One theme that pops up in Kempe but doesn’t get fully developed is when James starts to become aware of his own childhood as just one more aspect of the flow of history. He’s startled, for instance, to find old Mrs Verity telling tales of how naughtily she behaved as a girl, and so comes to see her as still partly a child. And the historical Arnold Luckett (a boy of James’s age who dealt with a bout of Kempe disturbances in the previous century, who James reads about), pops up as an old man in a portrait in the local school. In both cases, we see childhood put in its context as a stage of life that leads to adulthood, but also never quite goes away.

1976 cover

Perhaps we’re supposed to see Thomas Kempe’s selfish insistence the world returns to his idea of how it should be as a form of childishness? Certainly, his poltergeist tantrums are. And the inverse of that idea — the idea that being a child is like being a ghost — comes out in James’s realisation that “as far as most grown-ups were concerned, children were invisible”, therefore ghost-like, but also likely to cause poltergeist-like trouble.

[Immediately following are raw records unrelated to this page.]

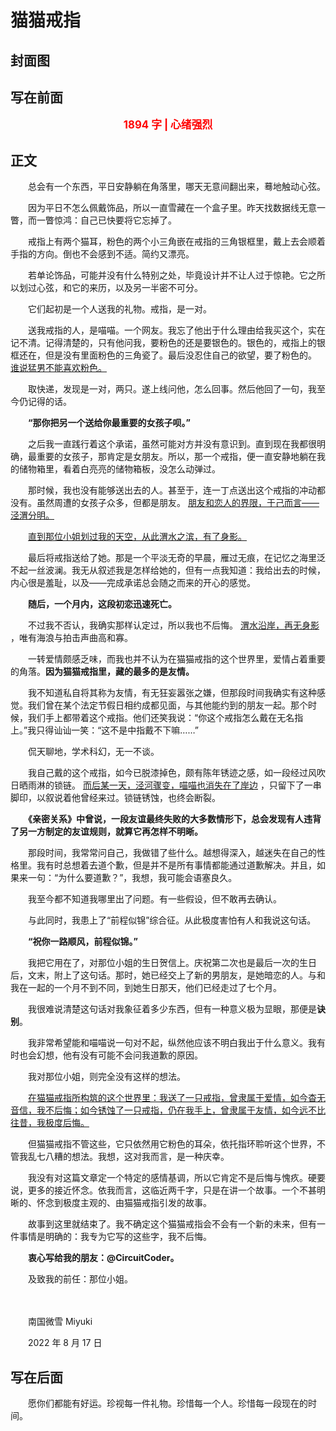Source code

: # 猫猫戒指

## 封面图

## 写在前面

<p style="color:red; text-align:center; font-weight:bold; font-size:larger;">1894 字 | 心绪强烈</p>

## 正文

　　总会有一个东西，平日安静躺在角落里，哪天无意间翻出来，蓦地触动心弦。

　　因为平日不怎么佩戴饰品，所以一直雪藏在一个盒子里。昨天找数据线无意一瞥，而一瞥惊鸿：自己已快要将它忘掉了。

　　戒指上有两个猫耳，粉色的两个小三角嵌在戒指的三角银框里，戴上去会顺着手指的方向。倒也不会感到不适。简约又漂亮。

　　若单论饰品，可能并没有什么特别之处，毕竟设计并不让人过于惊艳。它之所以划过心弦，和它的来历，以及另一半密不可分。

　　它们起初是一个人送我的礼物。戒指，是一对。

　　送我戒指的人，是喵喵。一个网友。我忘了他出于什么理由给我买这个，实在记不清。记得清楚的，只有他问我，要粉色的还是要银色的。银色的，戒指上的银框还在，但是没有里面粉色的三角瓷了。最后没忍住自己的欲望，要了粉色的。 <u>谁说猛男不能喜欢粉色。</u>

　　取快递，发现是一对，两只。遂上线问他，怎么回事。然后他回了一句，我至今仍记得的话。

　　**“那你把另一个送给你最重要的女孩子呗。”**

　　之后我一直践行着这个承诺，虽然可能对方并没有意识到。直到现在我都很明确，最重要的女孩子，那肯定是女朋友。所以，那一个戒指，便一直安静地躺在我的储物箱里，看着白亮亮的储物箱板，没怎么动弹过。

　　那时候，我也没有能够送出去的人。甚至于，连一丁点送出这个戒指的冲动都没有。虽然周遭的女孩子众多，但都是朋友。 <u>朋友和恋人的界限，于己而言——泾渭分明。</u>

　　<u>直到那位小姐划过我的天空，从此渭水之滨，有了身影。</u>

　　最后将戒指送给了她。那是一个平淡无奇的早晨，雁过无痕，在记忆之海里泛不起一丝波澜。我无从叙述我是怎样给她的，但有一点我知道：我给出去的时候，内心很是羞耻，以及——完成承诺总会随之而来的开心的感觉。

　　**随后，一个月内，这段初恋迅速死亡。**

　　不过我不否认，我确实那样认定过，所以我也不后悔。 <u>渭水沿岸，再无身影</u> ，唯有海浪与拍击声曲高和寡。

　　一转爱情颇感乏味，而我也并不认为在猫猫戒指的这个世界里，爱情占着重要的角落。**因为猫猫戒指里，藏的最多的是友情。**

　　我不知道私自将其称为友情，有无狂妄嚣张之嫌，但那段时间我确实有这种感觉。我们曾在某个法定节假日相约成都见面，与其他能约到的朋友一起。那个时候，我们手上都带着这个戒指。他们还笑我说：“你这个戒指怎么戴在无名指上。”我只得讪讪一笑：“这不是中指戴不下嘛……”

　　侃天聊地，学术科幻，无一不谈。

　　我自己戴的这个戒指，如今已脱漆掉色，颇有陈年锈迹之感，如一段经过风吹日晒雨淋的锁链。 <u>而后某一天，泾河骤变，喵喵也消失在了岸边</u> ，只留下了一串脚印，以叙说着他曾经来过。锁链锈蚀，也终会断裂。

　　**《亲密关系》中曾说，一段友谊最终失败的大多数情形下，总会发现有人违背了另一方制定的友谊规则，就算它再怎样不明晰。**

　　那段时间，我常常问自己，我做错了些什么。越想得深入，越迷失在自己的性格里。我有时总想着去道个歉，但是并不是所有事情都能通过道歉解决。并且，如果来一句：“为什么要道歉？”，我想，我可能会语塞良久。

　　我至今都不知道我哪里出了问题。有一些假设，但不敢再去确认。

　　与此同时，我患上了“前程似锦”综合征。从此极度害怕有人和我说这句话。

　　**“祝你一路顺风，前程似锦。”**

　　我把它用在了，对那位小姐的生日贺信上。庆祝第二次也是最后一次的生日后，文末，附上了这句话。那时，她已经交上了新的男朋友，是她暗恋的人。与和我在一起的一个月不到不同，到她生日那天，他们已经走过了七个月。

　　我很难说清楚这句话对我象征着多少东西，但有一种意义极为显眼，那便是**诀别**。

　　我非常希望能和喵喵说一句对不起，纵然他应该不明白我出于什么意义。我有时也会幻想，他有没有可能不会问我道歉的原因。

　　我对那位小姐，则完全没有这样的想法。

　　<u>在猫猫戒指所构筑的这个世界里：我送了一只戒指，曾隶属于爱情，如今杳无音信，我不后悔；如今锈蚀了一只戒指，仍在我手上，曾隶属于友情，如今远不比往昔，我极度后悔。</u>

　　但猫猫戒指不管这些，它只依然用它粉色的耳朵，依托指环聆听这个世界，不管我乱七八糟的想法。我想，这对我而言，是一种庆幸。

　　我没有对这篇文章定一个特定的感情基调，所以它肯定不是后悔与愧疚。硬要说，更多的接近怀念。依我而言，这临近两千字，只是在讲一个故事。一个不甚明晰的、怀念到极度主观的、由猫猫戒指引发的故事。

　　故事到这里就结束了。我不确定这个猫猫戒指会不会有一个新的未来，但有一件事情是明确的：我专为它写的这些字，我不后悔。

　　**衷心写给我的朋友：@CircuitCoder。**

　　及致我的前任：那位小姐。

　　<br>

　　南国微雪 Miyuki

　　2022 年 8 月 17 日

## 写在后面

　　愿你们都能有好运。珍视每一件礼物。珍惜每一个人。珍惜每一段现在的时间。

Among Lively’s YA books, I still prefer The Wild Hunt of Hagworthy, perhaps because of its slightly more serious tone and folk-horror feel of dealing with things pagan, primal and dangerous, but as far as Lively’s “unnatural survival from the past” theme goes, I think The Ghost of Thomas Kempe is more successful than her other two YA books I’ve covered, Astercote and The Whispering Knights (though it doesn’t have as adventurous a conclusion as either).

The Ghost of Thomas Kempe was read by Ronald Pickup on Jackanory in December 1977, and adapted into a US TV movie in 1979, which sets the action in a modern-looking house in the USA, thereby immediately compromising the influence-from-the-past theme. I haven’t watched the whole thing, though (the one version on YouTube has a weirdly warping picture), so it may improve.